Following the plea to resist Satan is the encouragement to draw closer to
God. “Draw near to God, and he will draw near to you. Cleanse your hands, you
sinners, and purify your hearts, you double-minded.” (James 4:8). Satan does not
want you to draw closer to God and grow more intimate with your Creator, because
the closer you get to God the better you will know Him. The better you know Him
the more like Him you will become. James says that to draw closer in relationship to
God, we should cleanse our hands. This represents the outward man and how we
live our daily lives. James also tells us to purify our hearts. The heart is the ‘inward
man’, which controls the ‘outward man.’
Sometimes lost in the midst of a disagreement is the understanding that it is
acceptable to be sorrowful for the conflict. “Be wretched and mourn and weep. Let
your laughter be turned to mourning and your joy to gloom” (James 4:9). Often we
get so caught up in being right, that we leave the other person wounded and hurting.

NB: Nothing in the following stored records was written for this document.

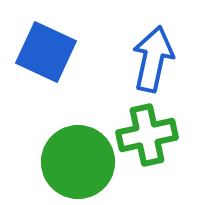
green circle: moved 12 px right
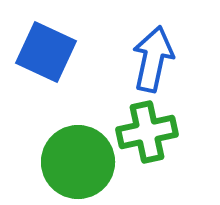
green cross: moved 3 px up
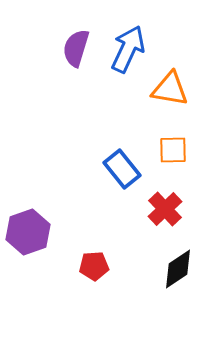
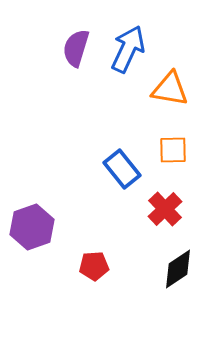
purple hexagon: moved 4 px right, 5 px up
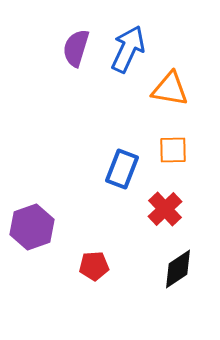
blue rectangle: rotated 60 degrees clockwise
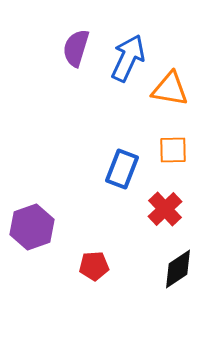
blue arrow: moved 9 px down
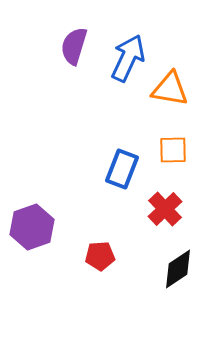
purple semicircle: moved 2 px left, 2 px up
red pentagon: moved 6 px right, 10 px up
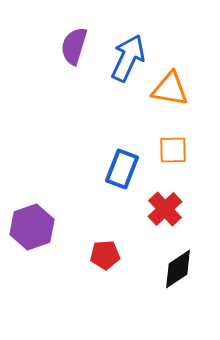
red pentagon: moved 5 px right, 1 px up
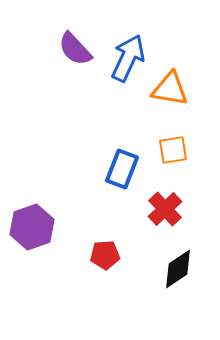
purple semicircle: moved 1 px right, 3 px down; rotated 60 degrees counterclockwise
orange square: rotated 8 degrees counterclockwise
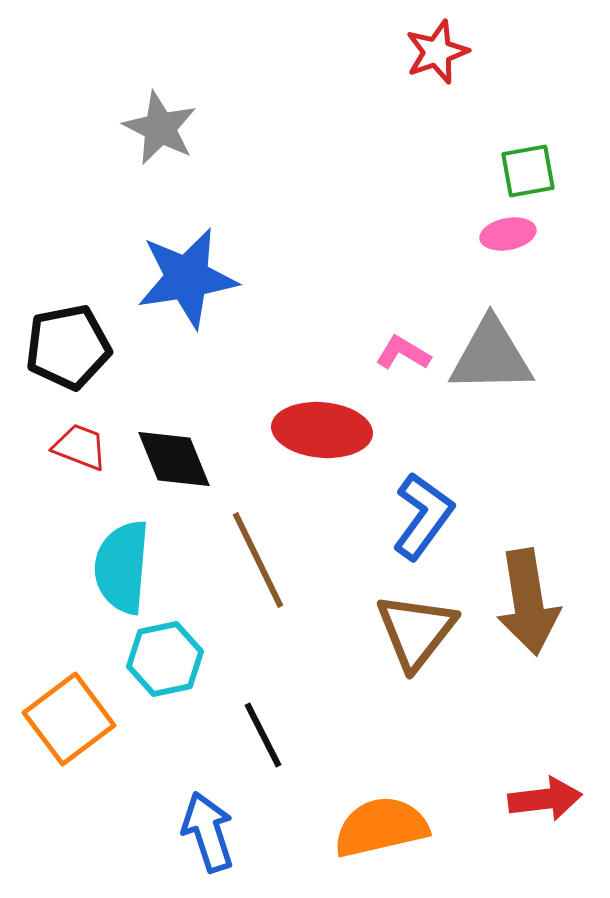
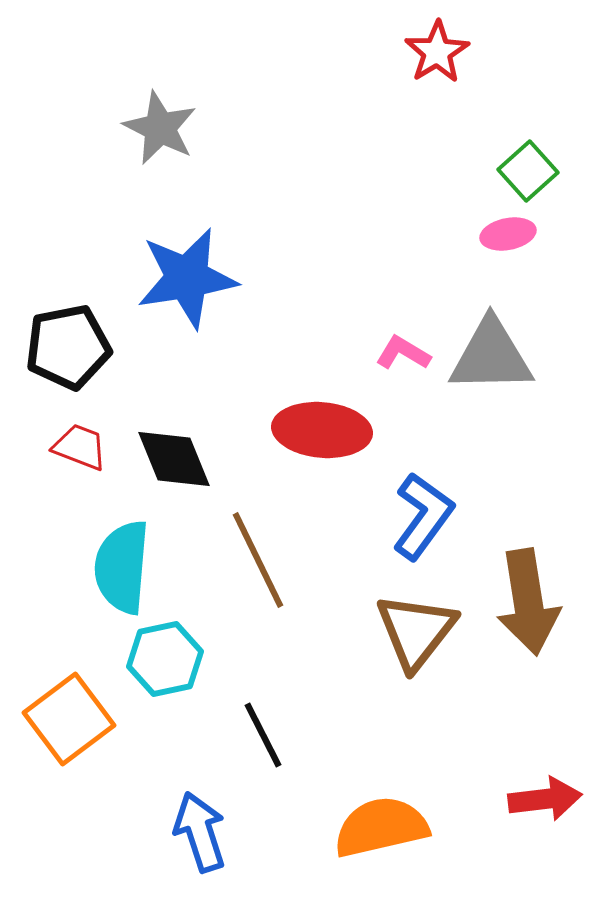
red star: rotated 12 degrees counterclockwise
green square: rotated 32 degrees counterclockwise
blue arrow: moved 8 px left
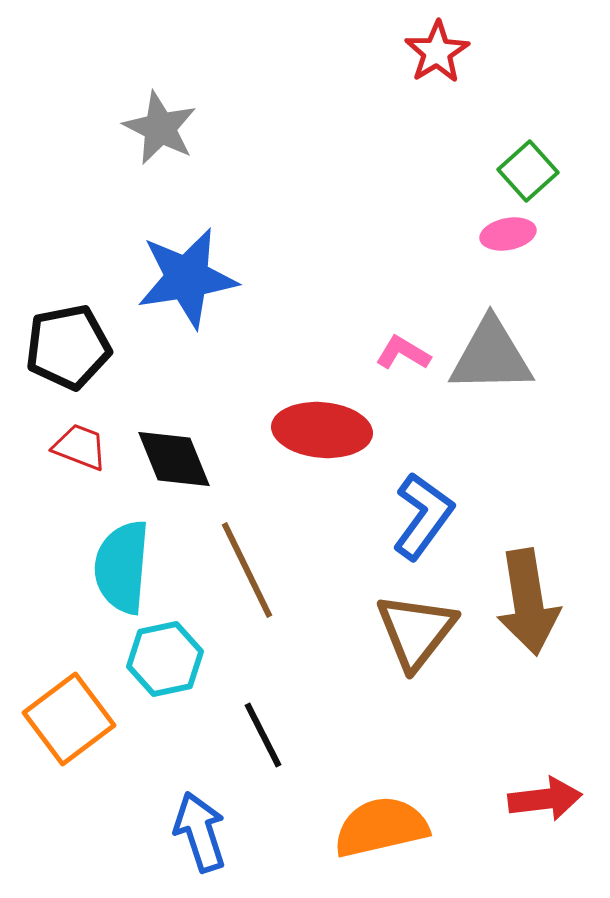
brown line: moved 11 px left, 10 px down
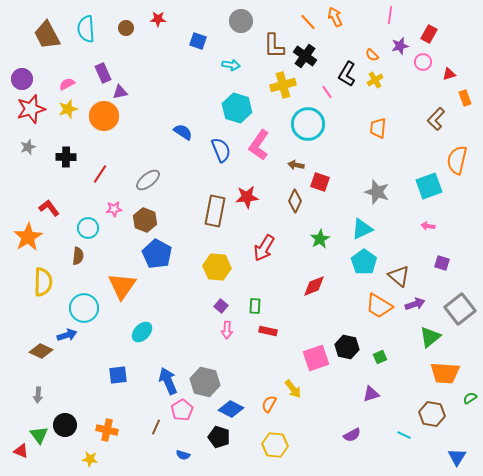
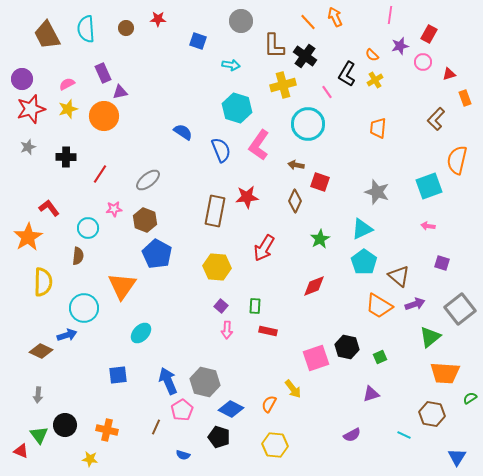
cyan ellipse at (142, 332): moved 1 px left, 1 px down
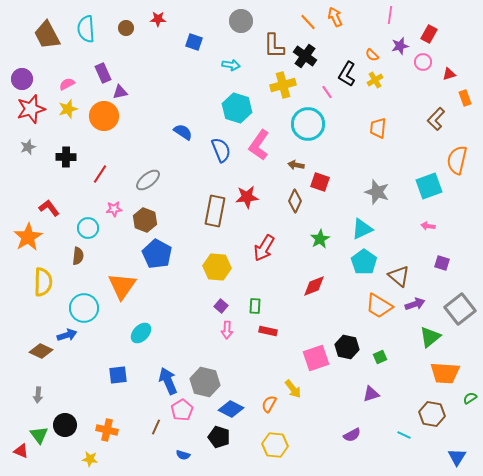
blue square at (198, 41): moved 4 px left, 1 px down
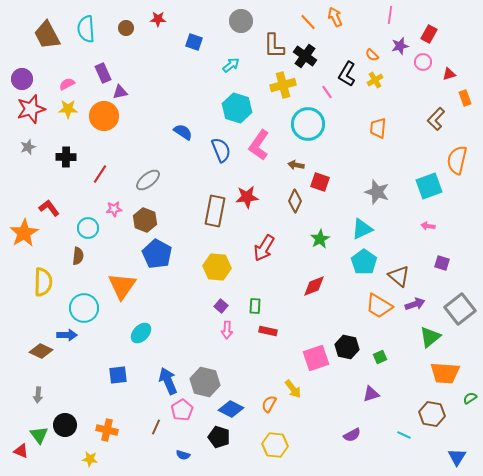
cyan arrow at (231, 65): rotated 48 degrees counterclockwise
yellow star at (68, 109): rotated 18 degrees clockwise
orange star at (28, 237): moved 4 px left, 4 px up
blue arrow at (67, 335): rotated 18 degrees clockwise
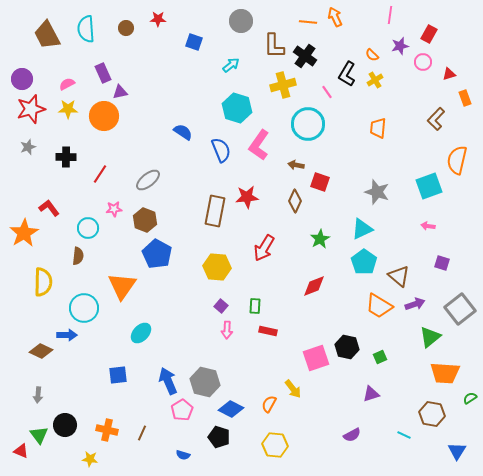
orange line at (308, 22): rotated 42 degrees counterclockwise
brown line at (156, 427): moved 14 px left, 6 px down
blue triangle at (457, 457): moved 6 px up
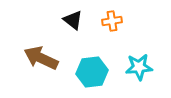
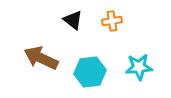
cyan hexagon: moved 2 px left
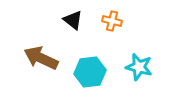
orange cross: rotated 24 degrees clockwise
cyan star: rotated 20 degrees clockwise
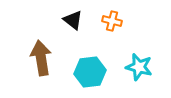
brown arrow: rotated 56 degrees clockwise
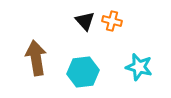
black triangle: moved 12 px right, 1 px down; rotated 10 degrees clockwise
brown arrow: moved 5 px left
cyan hexagon: moved 7 px left
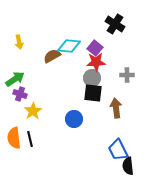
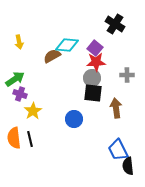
cyan diamond: moved 2 px left, 1 px up
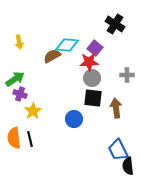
red star: moved 7 px left
black square: moved 5 px down
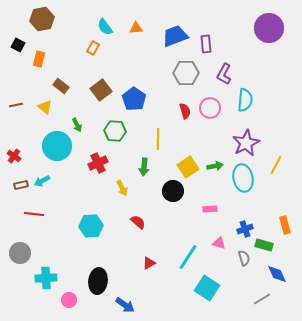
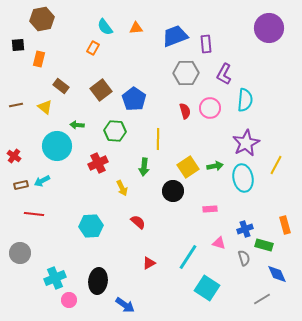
black square at (18, 45): rotated 32 degrees counterclockwise
green arrow at (77, 125): rotated 120 degrees clockwise
cyan cross at (46, 278): moved 9 px right; rotated 20 degrees counterclockwise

In verse 2, James says you want something and you kill to get it. You have such a
strong desire to have something that you are willing to destroy others in order to
obtain it. It is good to spend some time crying, mourning, and repenting over the
hurt and pain that was caused by your self-centeredness.
Another key step to conflict resolution is not being critical or judgmental
of others. James says, “Do not speak evil against one another, brothers. The one who
speaks against a brother or judges his brother, speaks evil against the law and
judges the law. But if you judge the law, you are not a doer of the law but a judge”
(James 4:11). Only He who made the law can rightly judge among us. We often do
not know all of the facts, and thus lose our right to be critical or judgmental of
Finally, if we want to resolve conflicts in our lives and get along with other
people, we need to learn to ask forgiveness from God and from those you hurt. If
you want to change, the way to begin that journey is to humble yourself and go ask
for forgiveness. God gives grace to the humble and He will lift you up (4:10). The
way to honor is humility. Paul puts it this way- “Do nothing from selfish ambition or
conceit, but in humility count others more significant than yourselves. 4 Let each of
you look not only to his own interests, but also to the interests of others. 5 Have this
mind among yourselves, which is yours in Christ Jesus” (Philippians 2:3-5). By putting
aside our own selfish ambition and conceit, we are pushing pride aside and getting
to the heart of both resolving conflict and becoming more like Christ.
If we handle conflict God’s way; peace, sanctification and the preserving of
reputations will be the result. If we handle conflict our way, we can expect chaos,
warfare and divisions. By humbling yourself and counting others more significant
than yourself, the cure for conflict is within your grasp.